The random hacking on the MRT it’d made me miss the days of old when I’d taken the bus in my small country town.
A couple of years ago, I’d worked in a Hakka Town in the district of Hsinchu. Every morning at around six, the bus would start from the train stations of the city, and drive to the distant country sides, and, those who got on first were the students and the nine-to-fivers. After they’d gotten on, some would doze off, others would be reading up on their lessons, it’s very quiet on the bus.
After all the students alighted the bus, the bus then drives to the country regions, and, all the way there, there’s the scenery of rice paddies, vegetable fields, creeks, farm houses, along with that fresh breeze that is only in the country sides. At which time, the elderly population on the bus increased, they’re mostly in their sixties to their eighties, and, they’re traveling, for the sakes of medical treatment, to shop for groceries or daily necessities. As they’d alighted the bus, they’d all say hi to one another, and get caught up in chit-chat, and the atmosphere would come to life on the bus.
The middle aged driver would be extremely cautious as he drove, because there are more elderly population on the bus, and, as the elderly came on board or gotten off, he’d reminded them, “Take your time, slowly! I’ll wait for you!”, and, if an elderly person is carrying something heavy, then, sometimes, the driver, sometimes the other passengers, would help them carry the bags off the bus.
Sometimes, when the bus stopped, the sixty-something elderly who’d sat up front would move to the back, turns out, that seventy to eighty-year-olds had alighted the bus, so the sixty year olds quickly given up their seats.
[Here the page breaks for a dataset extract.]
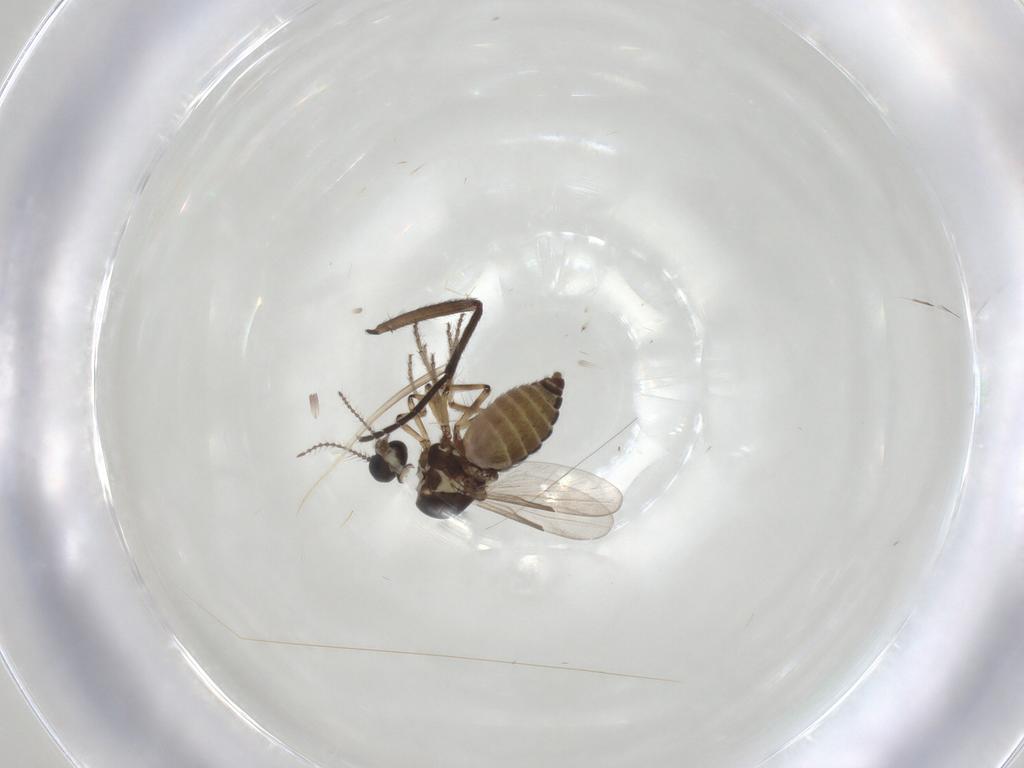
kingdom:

Sometimes, when the elderly didn’t have enough money in the bus passes, there would be other passengers who’d helped pay for them, and tell the elderly, “It’s fine, it’s NOT even the price of a sesame bun!”
And, other than the working class, there would be about ten to fifteen elderly folks who take the bus too, and, count the ages of all the passengers (no more than twenty), it’s over a thousand years, and so, this is, the thousand-year-old bus.
I’d discovered on these elderly who couldn’t read, the cares and concerns people showed to each other in the world, and found the philosophies of having enough is enough. And now, I no longer worked in that small town, and I hadn’t taken that thousand-year-old bus in a long time, but, the warmth, the flow, the gentle natures of the country folks, I will never forget.
And so, this, is how kindness IS infectious, and, because people on the bus are considerate of one another, that, is why you can see this wonderful thing going on.